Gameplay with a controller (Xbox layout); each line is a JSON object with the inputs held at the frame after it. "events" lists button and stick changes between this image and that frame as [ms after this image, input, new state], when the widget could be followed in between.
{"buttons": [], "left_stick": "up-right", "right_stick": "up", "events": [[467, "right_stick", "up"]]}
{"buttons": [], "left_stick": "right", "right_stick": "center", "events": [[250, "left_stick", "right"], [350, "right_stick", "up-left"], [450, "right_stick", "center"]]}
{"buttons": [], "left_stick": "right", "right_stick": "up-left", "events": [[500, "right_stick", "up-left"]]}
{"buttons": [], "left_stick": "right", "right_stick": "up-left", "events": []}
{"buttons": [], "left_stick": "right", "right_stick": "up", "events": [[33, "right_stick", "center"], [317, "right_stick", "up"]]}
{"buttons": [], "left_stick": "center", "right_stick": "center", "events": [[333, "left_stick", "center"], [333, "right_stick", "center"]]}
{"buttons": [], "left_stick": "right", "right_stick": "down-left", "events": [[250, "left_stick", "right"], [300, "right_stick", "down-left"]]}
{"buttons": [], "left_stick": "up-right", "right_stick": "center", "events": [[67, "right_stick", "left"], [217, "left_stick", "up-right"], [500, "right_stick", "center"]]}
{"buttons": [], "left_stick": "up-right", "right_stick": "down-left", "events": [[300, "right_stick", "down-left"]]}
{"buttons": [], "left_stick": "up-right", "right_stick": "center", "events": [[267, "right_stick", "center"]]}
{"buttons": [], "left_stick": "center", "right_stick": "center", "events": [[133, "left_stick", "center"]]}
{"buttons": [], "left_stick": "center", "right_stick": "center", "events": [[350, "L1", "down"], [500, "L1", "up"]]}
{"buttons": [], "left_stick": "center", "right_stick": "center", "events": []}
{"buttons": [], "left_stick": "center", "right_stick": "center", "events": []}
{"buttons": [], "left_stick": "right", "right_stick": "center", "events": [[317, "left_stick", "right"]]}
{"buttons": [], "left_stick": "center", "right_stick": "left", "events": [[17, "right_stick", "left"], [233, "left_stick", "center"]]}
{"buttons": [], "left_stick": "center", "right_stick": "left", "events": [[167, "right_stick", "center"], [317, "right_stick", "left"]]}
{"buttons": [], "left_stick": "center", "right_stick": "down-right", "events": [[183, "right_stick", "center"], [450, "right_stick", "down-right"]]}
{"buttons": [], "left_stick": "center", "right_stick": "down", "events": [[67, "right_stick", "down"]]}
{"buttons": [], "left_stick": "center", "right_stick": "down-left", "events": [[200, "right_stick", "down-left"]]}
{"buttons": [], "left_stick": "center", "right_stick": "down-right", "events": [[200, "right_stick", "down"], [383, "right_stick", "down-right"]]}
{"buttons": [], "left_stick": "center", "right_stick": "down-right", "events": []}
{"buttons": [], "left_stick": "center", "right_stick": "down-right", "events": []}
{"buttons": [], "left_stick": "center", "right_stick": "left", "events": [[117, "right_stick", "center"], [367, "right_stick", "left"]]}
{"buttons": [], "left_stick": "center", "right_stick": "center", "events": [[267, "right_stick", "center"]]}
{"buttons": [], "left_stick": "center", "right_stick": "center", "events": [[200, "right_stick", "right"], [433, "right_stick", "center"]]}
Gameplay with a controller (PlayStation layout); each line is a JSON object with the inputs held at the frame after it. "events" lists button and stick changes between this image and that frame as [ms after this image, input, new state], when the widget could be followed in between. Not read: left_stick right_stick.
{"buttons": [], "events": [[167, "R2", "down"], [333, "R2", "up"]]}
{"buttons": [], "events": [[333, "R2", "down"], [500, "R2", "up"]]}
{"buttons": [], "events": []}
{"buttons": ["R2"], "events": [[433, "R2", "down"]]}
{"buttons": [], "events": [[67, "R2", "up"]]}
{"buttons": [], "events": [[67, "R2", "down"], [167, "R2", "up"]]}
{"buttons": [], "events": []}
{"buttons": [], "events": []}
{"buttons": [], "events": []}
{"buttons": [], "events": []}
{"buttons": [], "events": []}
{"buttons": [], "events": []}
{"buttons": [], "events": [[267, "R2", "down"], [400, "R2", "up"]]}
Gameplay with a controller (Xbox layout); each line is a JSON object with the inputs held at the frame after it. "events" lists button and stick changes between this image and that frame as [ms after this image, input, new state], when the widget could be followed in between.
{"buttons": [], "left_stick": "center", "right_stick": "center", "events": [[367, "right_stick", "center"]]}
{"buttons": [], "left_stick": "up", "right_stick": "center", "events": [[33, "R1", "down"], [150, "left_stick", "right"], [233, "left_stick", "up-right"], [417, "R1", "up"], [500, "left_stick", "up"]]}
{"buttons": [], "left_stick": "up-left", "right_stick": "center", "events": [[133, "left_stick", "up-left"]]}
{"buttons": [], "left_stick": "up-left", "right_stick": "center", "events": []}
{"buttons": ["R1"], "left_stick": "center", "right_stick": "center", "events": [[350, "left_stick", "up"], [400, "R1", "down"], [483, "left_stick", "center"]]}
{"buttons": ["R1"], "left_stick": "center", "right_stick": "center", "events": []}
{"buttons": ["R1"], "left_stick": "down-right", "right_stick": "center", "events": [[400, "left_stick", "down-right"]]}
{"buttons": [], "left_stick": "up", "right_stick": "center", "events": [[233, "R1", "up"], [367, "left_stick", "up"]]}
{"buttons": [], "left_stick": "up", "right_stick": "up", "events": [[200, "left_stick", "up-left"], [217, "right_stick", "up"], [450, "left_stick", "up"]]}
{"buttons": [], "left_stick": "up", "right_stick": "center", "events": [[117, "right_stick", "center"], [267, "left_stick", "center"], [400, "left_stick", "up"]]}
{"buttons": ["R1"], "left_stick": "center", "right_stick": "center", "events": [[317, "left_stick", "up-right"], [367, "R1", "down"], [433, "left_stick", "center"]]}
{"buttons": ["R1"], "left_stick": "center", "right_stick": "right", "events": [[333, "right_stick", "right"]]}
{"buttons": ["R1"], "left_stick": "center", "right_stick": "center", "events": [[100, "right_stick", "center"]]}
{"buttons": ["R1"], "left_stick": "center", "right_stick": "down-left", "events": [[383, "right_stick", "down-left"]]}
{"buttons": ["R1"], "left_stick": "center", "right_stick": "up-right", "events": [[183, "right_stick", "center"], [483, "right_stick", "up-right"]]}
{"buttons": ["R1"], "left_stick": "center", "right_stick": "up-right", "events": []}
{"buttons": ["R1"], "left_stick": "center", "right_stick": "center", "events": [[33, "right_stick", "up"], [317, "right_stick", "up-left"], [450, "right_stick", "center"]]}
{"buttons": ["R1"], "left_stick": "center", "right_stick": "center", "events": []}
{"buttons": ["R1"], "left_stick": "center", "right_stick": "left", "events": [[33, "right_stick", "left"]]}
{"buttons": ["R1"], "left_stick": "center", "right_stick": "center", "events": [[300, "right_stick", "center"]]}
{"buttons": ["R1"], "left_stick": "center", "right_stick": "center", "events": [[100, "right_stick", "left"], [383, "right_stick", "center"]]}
--
◆ The problem ◆
Write the material out exactly, with nothing left out.

◆ Solution to this problem ◆
Gameplay with a controller (Xbox layout); each line is a JSON object with the inputs held at the frame after it. "events" lists button and stick changes between this image and that frame as [ms after this image, input, new state], when the widget could be followed in between.
{"buttons": [], "left_stick": "up-right", "right_stick": "up", "events": [[467, "right_stick", "up"]]}
{"buttons": [], "left_stick": "right", "right_stick": "center", "events": [[250, "left_stick", "right"], [350, "right_stick", "up-left"], [450, "right_stick", "center"]]}
{"buttons": [], "left_stick": "right", "right_stick": "up-left", "events": [[500, "right_stick", "up-left"]]}
{"buttons": [], "left_stick": "right", "right_stick": "up-left", "events": []}
{"buttons": [], "left_stick": "right", "right_stick": "up", "events": [[33, "right_stick", "center"], [317, "right_stick", "up"]]}
{"buttons": [], "left_stick": "center", "right_stick": "center", "events": [[333, "left_stick", "center"], [333, "right_stick", "center"]]}
{"buttons": [], "left_stick": "right", "right_stick": "down-left", "events": [[250, "left_stick", "right"], [300, "right_stick", "down-left"]]}
{"buttons": [], "left_stick": "up-right", "right_stick": "center", "events": [[67, "right_stick", "left"], [217, "left_stick", "up-right"], [500, "right_stick", "center"]]}
{"buttons": [], "left_stick": "up-right", "right_stick": "down-left", "events": [[300, "right_stick", "down-left"]]}
{"buttons": [], "left_stick": "up-right", "right_stick": "center", "events": [[267, "right_stick", "center"]]}
{"buttons": [], "left_stick": "center", "right_stick": "center", "events": [[133, "left_stick", "center"]]}
{"buttons": [], "left_stick": "center", "right_stick": "center", "events": [[350, "L1", "down"], [500, "L1", "up"]]}
{"buttons": [], "left_stick": "center", "right_stick": "center", "events": []}
{"buttons": [], "left_stick": "center", "right_stick": "center", "events": []}
{"buttons": [], "left_stick": "right", "right_stick": "center", "events": [[317, "left_stick", "right"]]}
{"buttons": [], "left_stick": "center", "right_stick": "left", "events": [[17, "right_stick", "left"], [233, "left_stick", "center"]]}
{"buttons": [], "left_stick": "center", "right_stick": "left", "events": [[167, "right_stick", "center"], [317, "right_stick", "left"]]}
{"buttons": [], "left_stick": "center", "right_stick": "down-right", "events": [[183, "right_stick", "center"], [450, "right_stick", "down-right"]]}
{"buttons": [], "left_stick": "center", "right_stick": "down", "events": [[67, "right_stick", "down"]]}
{"buttons": [], "left_stick": "center", "right_stick": "down-left", "events": [[200, "right_stick", "down-left"]]}
{"buttons": [], "left_stick": "center", "right_stick": "down-right", "events": [[200, "right_stick", "down"], [383, "right_stick", "down-right"]]}
{"buttons": [], "left_stick": "center", "right_stick": "down-right", "events": []}
{"buttons": [], "left_stick": "center", "right_stick": "down-right", "events": []}
{"buttons": [], "left_stick": "center", "right_stick": "left", "events": [[117, "right_stick", "center"], [367, "right_stick", "left"]]}
{"buttons": [], "left_stick": "center", "right_stick": "center", "events": [[267, "right_stick", "center"]]}
{"buttons": [], "left_stick": "center", "right_stick": "center", "events": [[200, "right_stick", "right"], [433, "right_stick", "center"]]}
Gameplay with a controller (PlayStation layout); each line is a JSON object with the inputs held at the frame after it. "events" lists button and stick changes between this image and that frame as [ms after this image, input, new state], when the widget could be followed in between. Not read: left_stick right_stick.
{"buttons": [], "events": [[167, "R2", "down"], [333, "R2", "up"]]}
{"buttons": [], "events": [[333, "R2", "down"], [500, "R2", "up"]]}
{"buttons": [], "events": []}
{"buttons": ["R2"], "events": [[433, "R2", "down"]]}
{"buttons": [], "events": [[67, "R2", "up"]]}
{"buttons": [], "events": [[67, "R2", "down"], [167, "R2", "up"]]}
{"buttons": [], "events": []}
{"buttons": [], "events": []}
{"buttons": [], "events": []}
{"buttons": [], "events": []}
{"buttons": [], "events": []}
{"buttons": [], "events": []}
{"buttons": [], "events": [[267, "R2", "down"], [400, "R2", "up"]]}
Gameplay with a controller (Xbox layout); each line is a JSON object with the inputs held at the frame after it. "events" lists button and stick changes between this image and that frame as [ms after this image, input, new state], when the widget could be followed in between.
{"buttons": [], "left_stick": "center", "right_stick": "center", "events": [[367, "right_stick", "center"]]}
{"buttons": [], "left_stick": "up", "right_stick": "center", "events": [[33, "R1", "down"], [150, "left_stick", "right"], [233, "left_stick", "up-right"], [417, "R1", "up"], [500, "left_stick", "up"]]}
{"buttons": [], "left_stick": "up-left", "right_stick": "center", "events": [[133, "left_stick", "up-left"]]}
{"buttons": [], "left_stick": "up-left", "right_stick": "center", "events": []}
{"buttons": ["R1"], "left_stick": "center", "right_stick": "center", "events": [[350, "left_stick", "up"], [400, "R1", "down"], [483, "left_stick", "center"]]}
{"buttons": ["R1"], "left_stick": "center", "right_stick": "center", "events": []}
{"buttons": ["R1"], "left_stick": "down-right", "right_stick": "center", "events": [[400, "left_stick", "down-right"]]}
{"buttons": [], "left_stick": "up", "right_stick": "center", "events": [[233, "R1", "up"], [367, "left_stick", "up"]]}
{"buttons": [], "left_stick": "up", "right_stick": "up", "events": [[200, "left_stick", "up-left"], [217, "right_stick", "up"], [450, "left_stick", "up"]]}
{"buttons": [], "left_stick": "up", "right_stick": "center", "events": [[117, "right_stick", "center"], [267, "left_stick", "center"], [400, "left_stick", "up"]]}
{"buttons": ["R1"], "left_stick": "center", "right_stick": "center", "events": [[317, "left_stick", "up-right"], [367, "R1", "down"], [433, "left_stick", "center"]]}
{"buttons": ["R1"], "left_stick": "center", "right_stick": "right", "events": [[333, "right_stick", "right"]]}
{"buttons": ["R1"], "left_stick": "center", "right_stick": "center", "events": [[100, "right_stick", "center"]]}
{"buttons": ["R1"], "left_stick": "center", "right_stick": "down-left", "events": [[383, "right_stick", "down-left"]]}
{"buttons": ["R1"], "left_stick": "center", "right_stick": "up-right", "events": [[183, "right_stick", "center"], [483, "right_stick", "up-right"]]}
{"buttons": ["R1"], "left_stick": "center", "right_stick": "up-right", "events": []}
{"buttons": ["R1"], "left_stick": "center", "right_stick": "center", "events": [[33, "right_stick", "up"], [317, "right_stick", "up-left"], [450, "right_stick", "center"]]}
{"buttons": ["R1"], "left_stick": "center", "right_stick": "center", "events": []}
{"buttons": ["R1"], "left_stick": "center", "right_stick": "left", "events": [[33, "right_stick", "left"]]}
{"buttons": ["R1"], "left_stick": "center", "right_stick": "center", "events": [[300, "right_stick", "center"]]}
{"buttons": ["R1"], "left_stick": "center", "right_stick": "center", "events": [[100, "right_stick", "left"], [383, "right_stick", "center"]]}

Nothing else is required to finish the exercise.